Nel Consiglio comunale di ieri sera abbiamo assistito all’ennesimo “no a prescindere” da parte dell’opposizione sul progetto Basi Blu, senza una linea chiara e senza una proposta chiara e precisa.
Il punto è semplice: l’opposizione è profondamente divisa al proprio interno.
Basti pensare che in Commissione Difesa alla Camera il Partito Democratico ha sostenuto il percorso ed ha votato a favore, mentre alla Spezia lo stesso PD si schiera contro. Allo stesso modo, Avanti Insieme di Lorenzo Forcieri è apertamente favorevole; Italia Viva, anche con la posizione espressa da Raffaella Paita, ha riconosciuto l’importanza strategica dell’Arsenale, del ruolo della NATO e degli investimenti connessi.
Cosa pensano quindi di questa diversità di vedute dei loro gruppi in Consiglio Comunale?
Basi Blu è un progetto di rilevanza storica per la città e per la Base Navale, tra i più importanti per impatto e prospettiva industriale e occupazionale dai grandi interventi del secondo dopoguerra.

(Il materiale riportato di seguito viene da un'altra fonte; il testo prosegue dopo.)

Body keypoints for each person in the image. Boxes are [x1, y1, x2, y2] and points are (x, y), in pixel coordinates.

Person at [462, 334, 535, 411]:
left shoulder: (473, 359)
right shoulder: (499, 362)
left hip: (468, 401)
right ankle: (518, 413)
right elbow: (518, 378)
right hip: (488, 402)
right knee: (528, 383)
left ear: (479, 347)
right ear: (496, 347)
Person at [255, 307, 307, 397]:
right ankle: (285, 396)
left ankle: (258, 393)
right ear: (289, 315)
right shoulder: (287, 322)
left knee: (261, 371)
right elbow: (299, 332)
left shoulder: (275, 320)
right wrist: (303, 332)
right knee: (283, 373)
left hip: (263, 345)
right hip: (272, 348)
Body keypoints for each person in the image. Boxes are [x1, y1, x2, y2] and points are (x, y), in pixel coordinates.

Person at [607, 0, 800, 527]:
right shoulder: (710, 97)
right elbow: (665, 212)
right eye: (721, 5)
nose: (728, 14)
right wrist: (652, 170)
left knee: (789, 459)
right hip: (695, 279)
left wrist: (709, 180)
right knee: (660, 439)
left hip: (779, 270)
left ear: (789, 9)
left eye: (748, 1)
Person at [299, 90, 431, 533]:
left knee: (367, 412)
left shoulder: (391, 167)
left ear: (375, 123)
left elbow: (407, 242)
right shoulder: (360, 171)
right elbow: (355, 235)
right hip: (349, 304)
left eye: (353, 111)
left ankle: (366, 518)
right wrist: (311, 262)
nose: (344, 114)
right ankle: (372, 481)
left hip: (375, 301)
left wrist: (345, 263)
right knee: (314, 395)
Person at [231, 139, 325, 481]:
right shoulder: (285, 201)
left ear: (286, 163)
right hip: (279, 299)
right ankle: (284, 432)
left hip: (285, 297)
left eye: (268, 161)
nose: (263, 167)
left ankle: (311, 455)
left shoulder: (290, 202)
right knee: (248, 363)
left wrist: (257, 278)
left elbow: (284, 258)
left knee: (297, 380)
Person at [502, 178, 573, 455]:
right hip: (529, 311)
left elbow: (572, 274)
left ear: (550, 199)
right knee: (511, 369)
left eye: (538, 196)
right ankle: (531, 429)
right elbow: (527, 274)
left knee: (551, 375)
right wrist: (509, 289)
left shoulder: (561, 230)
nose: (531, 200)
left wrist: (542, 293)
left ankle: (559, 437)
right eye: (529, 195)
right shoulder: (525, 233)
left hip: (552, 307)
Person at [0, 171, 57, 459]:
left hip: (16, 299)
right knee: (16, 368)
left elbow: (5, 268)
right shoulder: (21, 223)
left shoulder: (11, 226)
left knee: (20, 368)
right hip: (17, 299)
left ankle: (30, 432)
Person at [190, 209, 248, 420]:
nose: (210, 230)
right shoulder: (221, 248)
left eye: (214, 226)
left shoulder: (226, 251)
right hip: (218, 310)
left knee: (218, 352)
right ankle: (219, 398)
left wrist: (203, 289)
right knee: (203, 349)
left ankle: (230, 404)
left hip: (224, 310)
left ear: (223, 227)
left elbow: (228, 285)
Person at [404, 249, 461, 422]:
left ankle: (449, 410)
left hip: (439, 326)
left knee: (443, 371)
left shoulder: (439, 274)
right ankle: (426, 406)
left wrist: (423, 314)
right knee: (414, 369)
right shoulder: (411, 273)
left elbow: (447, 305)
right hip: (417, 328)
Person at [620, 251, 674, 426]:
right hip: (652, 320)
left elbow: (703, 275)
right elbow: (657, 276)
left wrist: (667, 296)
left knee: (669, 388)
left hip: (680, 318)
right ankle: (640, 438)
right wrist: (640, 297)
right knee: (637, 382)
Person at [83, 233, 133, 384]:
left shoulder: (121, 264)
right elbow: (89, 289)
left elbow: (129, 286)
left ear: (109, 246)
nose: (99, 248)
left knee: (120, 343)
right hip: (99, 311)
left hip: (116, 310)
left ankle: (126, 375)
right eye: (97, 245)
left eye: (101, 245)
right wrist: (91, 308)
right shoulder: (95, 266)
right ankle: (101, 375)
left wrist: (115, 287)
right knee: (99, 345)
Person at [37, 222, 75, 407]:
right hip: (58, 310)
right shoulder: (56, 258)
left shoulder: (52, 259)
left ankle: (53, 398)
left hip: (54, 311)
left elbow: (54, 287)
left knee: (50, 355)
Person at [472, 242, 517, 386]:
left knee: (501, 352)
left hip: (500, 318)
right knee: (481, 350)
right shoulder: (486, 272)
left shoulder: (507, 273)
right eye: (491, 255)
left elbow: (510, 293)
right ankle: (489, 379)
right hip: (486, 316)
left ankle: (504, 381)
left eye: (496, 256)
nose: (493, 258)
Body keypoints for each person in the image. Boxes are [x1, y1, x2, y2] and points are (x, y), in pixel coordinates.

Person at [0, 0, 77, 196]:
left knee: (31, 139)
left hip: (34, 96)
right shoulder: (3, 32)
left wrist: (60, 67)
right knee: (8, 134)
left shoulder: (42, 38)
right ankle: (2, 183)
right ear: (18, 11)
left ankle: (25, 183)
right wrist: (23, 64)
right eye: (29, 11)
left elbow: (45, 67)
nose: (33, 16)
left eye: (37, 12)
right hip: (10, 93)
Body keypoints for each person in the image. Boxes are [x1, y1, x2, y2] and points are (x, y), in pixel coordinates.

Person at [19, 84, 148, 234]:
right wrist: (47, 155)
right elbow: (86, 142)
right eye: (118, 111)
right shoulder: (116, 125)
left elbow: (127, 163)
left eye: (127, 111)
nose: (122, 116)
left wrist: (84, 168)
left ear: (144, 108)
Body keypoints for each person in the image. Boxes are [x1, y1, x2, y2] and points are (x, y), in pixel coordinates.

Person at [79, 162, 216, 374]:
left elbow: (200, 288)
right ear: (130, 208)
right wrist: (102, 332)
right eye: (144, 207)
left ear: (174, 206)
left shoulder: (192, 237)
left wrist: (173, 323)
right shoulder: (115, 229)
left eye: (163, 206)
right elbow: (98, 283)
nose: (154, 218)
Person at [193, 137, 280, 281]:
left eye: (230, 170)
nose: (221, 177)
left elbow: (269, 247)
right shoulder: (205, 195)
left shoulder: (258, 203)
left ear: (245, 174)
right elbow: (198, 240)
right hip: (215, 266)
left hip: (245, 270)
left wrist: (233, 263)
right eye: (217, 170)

Per questo, un rifiuto ideologico non è comprensibile.
Sul fronte ambientale, inoltre, il tema delle bonifiche e dei dragaggi è già incardinato in un percorso istituzionale con Ministero dell’Ambiente e Regione Liguria, con i necessari pareri e indirizzi vincolanti per le attività che riguardano la Darsena Duca degli Abruzzi.
Infine, va ricordato che sui serbatoi sotterranei carburante interrati il progetto non prevede attività infrastrutturali. Sono già state avviate attività di manutenzione evolutiva nel periodo 2024–2025 per adeguamento alla normativa ambientale vigente, che proseguiranno secondo la programmazione prevista.
Serve serietà: non slogan. Il “movimentismo” di facciata dell’opposizione rischia solo di strumentalizzare i cittadini, mentre la città ha bisogno di responsabilità, coerenza e scelte che guardino allo sviluppo, al lavoro e alla sicurezza ambientale.